On the Up and Up

The wind chill makes this a better day for the ice and a less appealing day for us to be outside. Although not too cold at -32 C including the wind. For scale those are helicopters in the right hand corner of the image.

One of the challenges of arriving at Winfly is that the station is just getting ready for science.  Winfly is a series of five or six flights that come in during a weather window right before the last hurrah of winter.  One of the great challenges is that we arrive at the same time as everyone else and all the people that make our science possible are going through the same rigorous training schedule that we are, and in many cases learning new jobs.  At this extreme edge of the earth our research would not be possible without their support which means that things sometimes move a bit slower than hoped.  Today was a big turning point in this regard.  Not only did we fulfill most of our last training courses but we also got all of the gear we shipped down and many of the items on station that were sent on our behalf.  We’ve been waiting for this since we arrived and it means we can get setup to actually do science, thanks to the wonderful people here getting caught to up with their training and then making out science a priority.

The other challenge that we have is the sea ice.  The sea ice is a bit over 1m (3ft) thick and will be thickening for the next month to three.  With thickening we also get less movement of the sea ice and cracks in the sea ice are a major factor to track.  Because of this the sea ice is not yet ‘open.’

This is the transition. Both sea ice and fast ice look the same, especially in flat light days like today.

The main link between land and the ocean is called the transition.  It is the transition from the fast ice (the ice that is frozen to the land – i.e. made ‘fast’ to it in sailing vernacular) and the sea ice which floats on the ocean and moves up and down with swell and tidal action.  The tides here are small (a 0.5 m (1.5 ft) is a big tide here) and swell are rare but even this small constant moving means there is always a crack that could be an issue for those traveling over it.  Making this as safe as possible the transition is constantly reinforced and checked for this connection between sea and fast ice. We have hopes that it will be ready for our dive check out on Monday but it is warm today which is a bad thing.  It is a balmy -19 C with predicted -16 C as the high for the day. At the moment I want COLD weather for better (thicker, stronger) sea ice.  The wind is trying to help by bringing the wind chill down to -30 which is more in line with my hopes.

This experiment in the Florida Keys ran for three years before being destroyed by Hurricane Isaac last week. The ice here in Antarctica protects the water from the hurricane force winds that are relatively common so experiments that were put up in the 60s and 70s are still in place even though we get winds up and over 100mph.
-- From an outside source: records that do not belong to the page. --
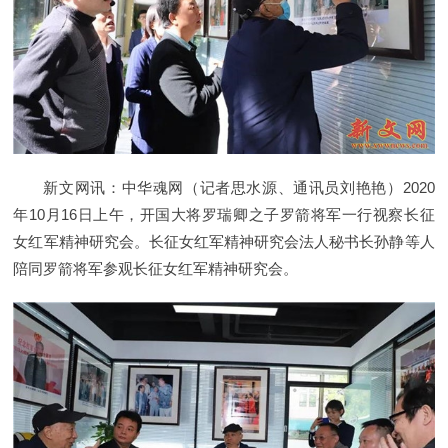
新文网讯：中华魂网（记者思水源、通讯员刘艳艳）2020
年10月16日上午，开国大将罗瑞卿之子罗箭将军一行视察长征
女红军精神研究会。长征女红军精神研究会法人秘书长孙静等人
陪同罗箭将军参观长征女红军精神研究会。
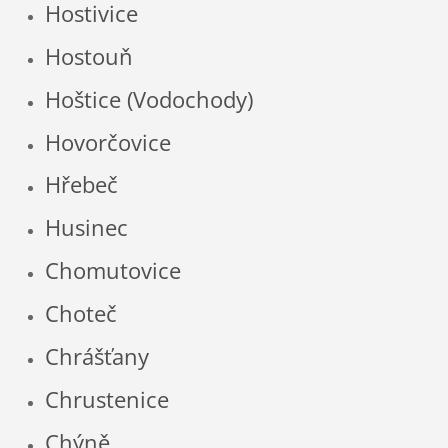
Hostivice
Hostouň
Hoštice (Vodochody)
Hovorčovice
Hřebeč
Husinec
Chomutovice
Choteč
Chrášťany
Chrustenice
Chýně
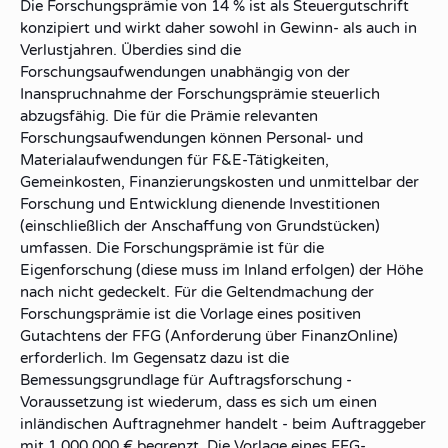
Die Forschungsprämie von 14 % ist als Steuergutschrift
konzipiert und wirkt daher sowohl in Gewinn- als auch in
Verlustjahren. Überdies sind die
Forschungsaufwendungen unabhängig von der
Inanspruchnahme der Forschungsprämie steuerlich
abzugsfähig. Die für die Prämie relevanten
Forschungsaufwendungen können Personal- und
Materialaufwendungen für F&E-Tätigkeiten,
Gemeinkosten, Finanzierungskosten und unmittelbar der
Forschung und Entwicklung dienende Investitionen
(einschließlich der Anschaffung von Grundstücken)
umfassen. Die Forschungsprämie ist für die
Eigenforschung (diese muss im Inland erfolgen) der Höhe
nach nicht gedeckelt. Für die Geltendmachung der
Forschungsprämie ist die Vorlage eines positiven
Gutachtens der FFG (Anforderung über FinanzOnline)
erforderlich. Im Gegensatz dazu ist die
Bemessungsgrundlage für Auftragsforschung -
Voraussetzung ist wiederum, dass es sich um einen
inländischen Auftragnehmer handelt - beim Auftraggeber
mit 1.000.000 € begrenzt. Die Vorlage eines FFG-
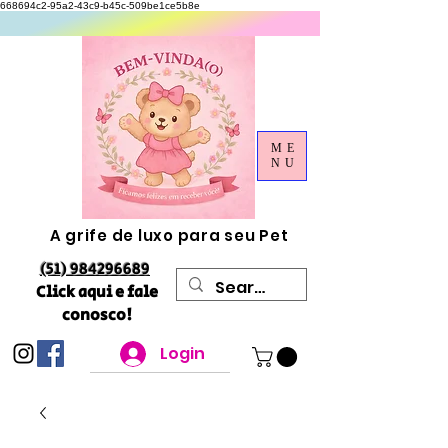
668694c2-95a2-43c9-b45c-509be1ce5b8e
ME
NU
A grife de luxo para seu Pet
(51) 984296689
Click aqui e fale
conosco!
Login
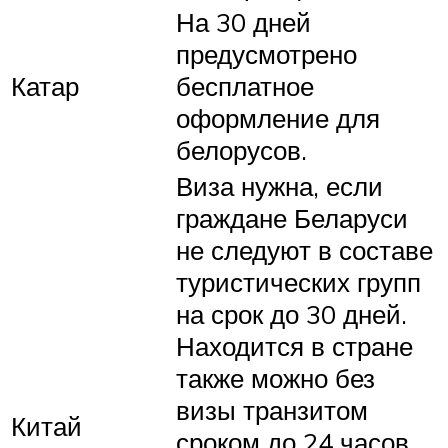
На 30 дней
предусмотрено
Катар
бесплатное
оформление для
белорусов.
Виза нужна, если
граждане Беларуси
не следуют в составе
туристических групп
на срок до 30 дней.
Находится в стране
также можно без
визы транзитом
Китай
сроком до 24 часов.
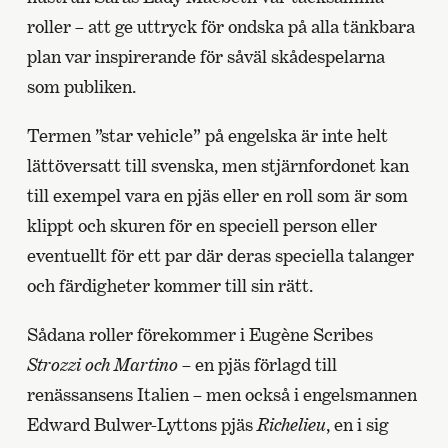
roller – att ge uttryck för ondska på alla tänkbara
plan var inspirerande för såväl skådespelarna
som publiken.
Termen ”star vehicle” på engelska är inte helt
lättöversatt till svenska, men stjärnfordonet kan
till exempel vara en pjäs eller en roll som är som
klippt och skuren för en speciell person eller
eventuellt för ett par där deras speciella talanger
och färdigheter kommer till sin rätt.
Sådana roller förekommer i Eugène Scribes
Strozzi och Martino
– en pjäs förlagd till
renässansens Italien – men också i engelsmannen
Edward Bulwer-Lyttons pjäs
Richelieu
, en i sig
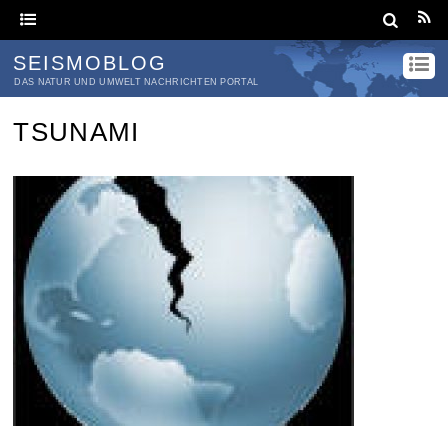
SEISMOBLOG
DAS NATUR UND UMWELT NACHRICHTEN PORTAL
TSUNAMI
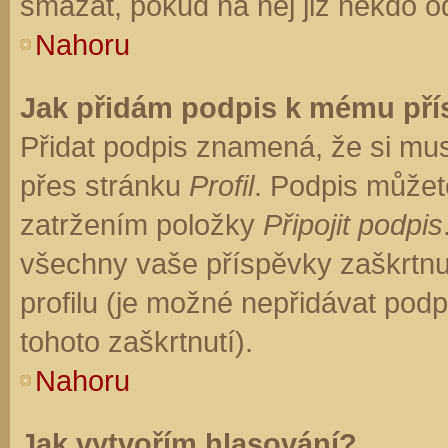
smazat, pokud na něj již někdo o
Nahoru
Jak přidám podpis k mému př
Přidat podpis znamená, že si musí
přes stránku
Profil
. Podpis můžet
zatržením položky
Připojit podpis
všechny vaše příspěvky zaškrtnu
profilu (je možné nepřidávat po
tohoto zaškrtnutí).
Nahoru
Jak vytvořím hlasování?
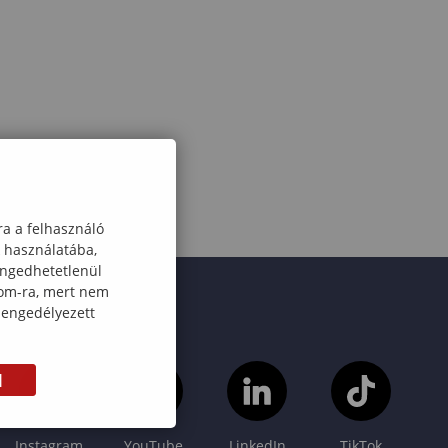
ra a felhasználó
k használatába,
engedhetetlenül
com-ra, mert nem
 engedélyezett
M
Instagram
YouTube
LinkedIn
TikTok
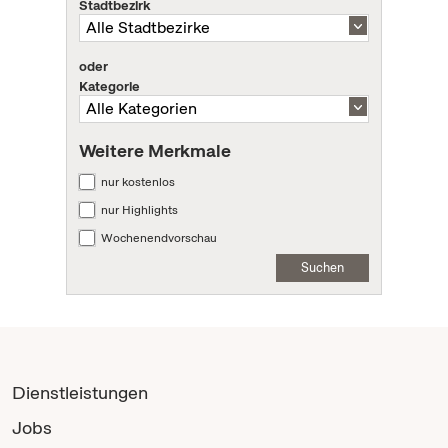
Stadtbezirk
oder
Kategorie
Weitere Merkmale
nur kostenlos
nur Highlights
Wochenendvorschau
Suchen
Dienstleistungen
Jobs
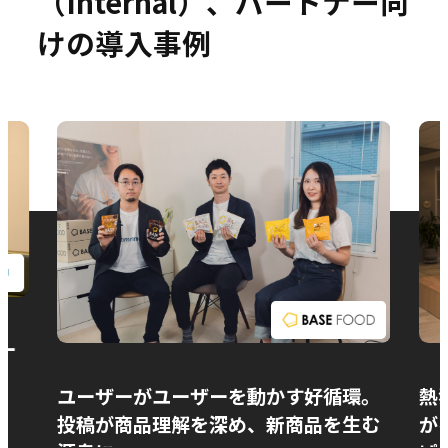
（Internal）、パートナー向
けの導入事例
お問い合わせ
ー
ユーザーがユーザーを動かす好循環。
熱
投稿が商品理解を深め、新商品を生む
が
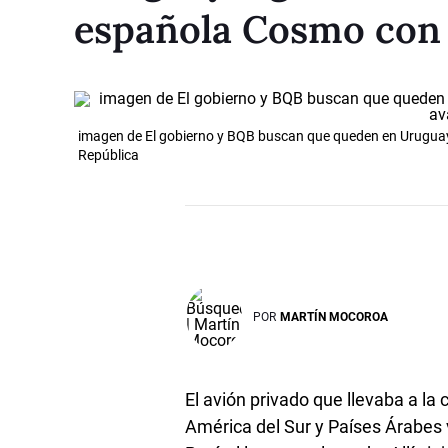
española Cosmo con 
imagen de El gobierno y BQB buscan que queden en Uruguay
República
POR
MARTÍN MOCOROA
El avión privado que llevaba a la 
América del Sur y Países Árabes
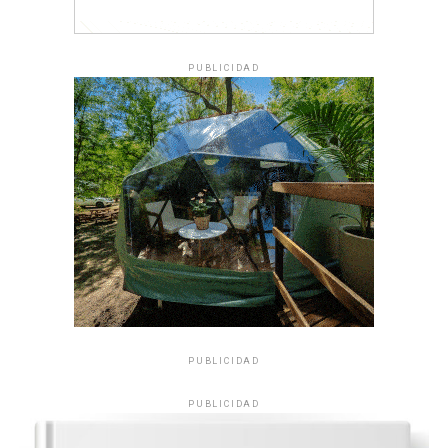
PUBLICIDAD
PUBLICIDAD
PUBLICIDAD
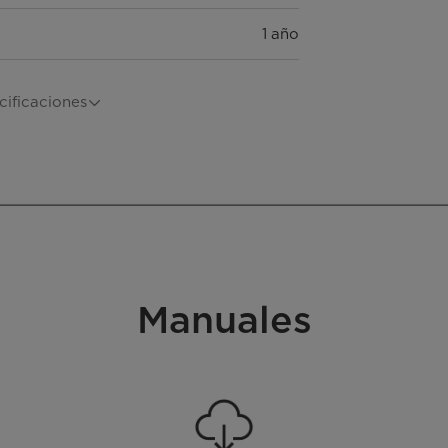
1 año
Argentina
cificaciones
Batidores metálicos
N/A
N/A
Manuales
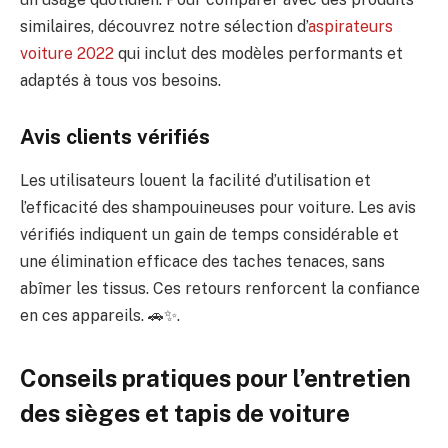
similaires, découvrez notre sélection d’
aspirateurs
voiture 2022
qui inclut des modèles performants et
adaptés à tous vos besoins.
Avis clients vérifiés
Les utilisateurs louent la facilité d’utilisation et
l’efficacité des shampouineuses pour voiture. Les avis
vérifiés indiquent un gain de temps considérable et
une élimination efficace des taches tenaces, sans
abîmer les tissus. Ces retours renforcent la confiance
en ces appareils. 🚗✨.
Conseils pratiques pour l’entretien
des sièges et tapis de voiture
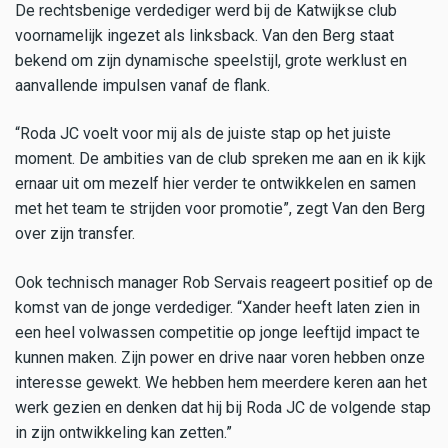
De rechtsbenige verdediger werd bij de Katwijkse club
voornamelijk ingezet als linksback. Van den Berg staat
bekend om zijn dynamische speelstijl, grote werklust en
aanvallende impulsen vanaf de flank.
“Roda JC voelt voor mij als de juiste stap op het juiste
moment. De ambities van de club spreken me aan en ik kijk
ernaar uit om mezelf hier verder te ontwikkelen en samen
met het team te strijden voor promotie”, zegt Van den Berg
over zijn transfer.
Ook technisch manager Rob Servais reageert positief op de
komst van de jonge verdediger. “Xander heeft laten zien in
een heel volwassen competitie op jonge leeftijd impact te
kunnen maken. Zijn power en drive naar voren hebben onze
interesse gewekt. We hebben hem meerdere keren aan het
werk gezien en denken dat hij bij Roda JC de volgende stap
in zijn ontwikkeling kan zetten.”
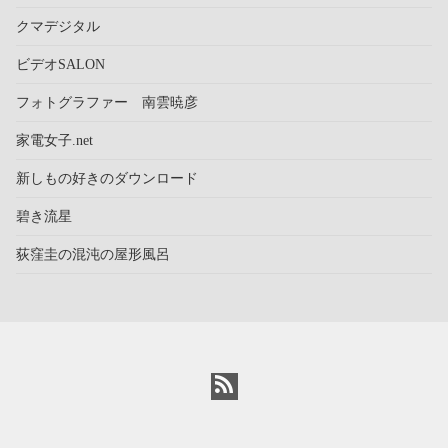
クマデジタル
ビデオSALON
フォトグラファー 南雲暁彦
家電女子.net
新しもの好きのダウンロード
碧き流星
荻窪圭の混沌の屋形風呂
Better sea ice is imperative as one of our dive sites is in a place that can have cracks due to a shallow shoal that causes more cracks than other places.  However the largest crack (the ‘big john’ crack) is currently un-crossable is baring any research to the north and thankfully our research is south.  We monitor these cracks every day that we are on the ice and the vehicles that we use can comfortably cross a crack just over 2 ft but sea ice cracks are like many things in the Antarctic – there is the ability to do something safely or it is not done.  Constant Vigilance is the only correct approach.

The other news from the day is that we found out today that a project that both Rory and I helped with in the Florida Keys took the brunt of Hurricane Isaac.  This ended three years of manipulative research in one fatal (to the science) swing.  It was a great few years of research and somewhat fitting that as we sit in the coldest, windiest place on earth a storm destroys a wonderful tropic reef experiment.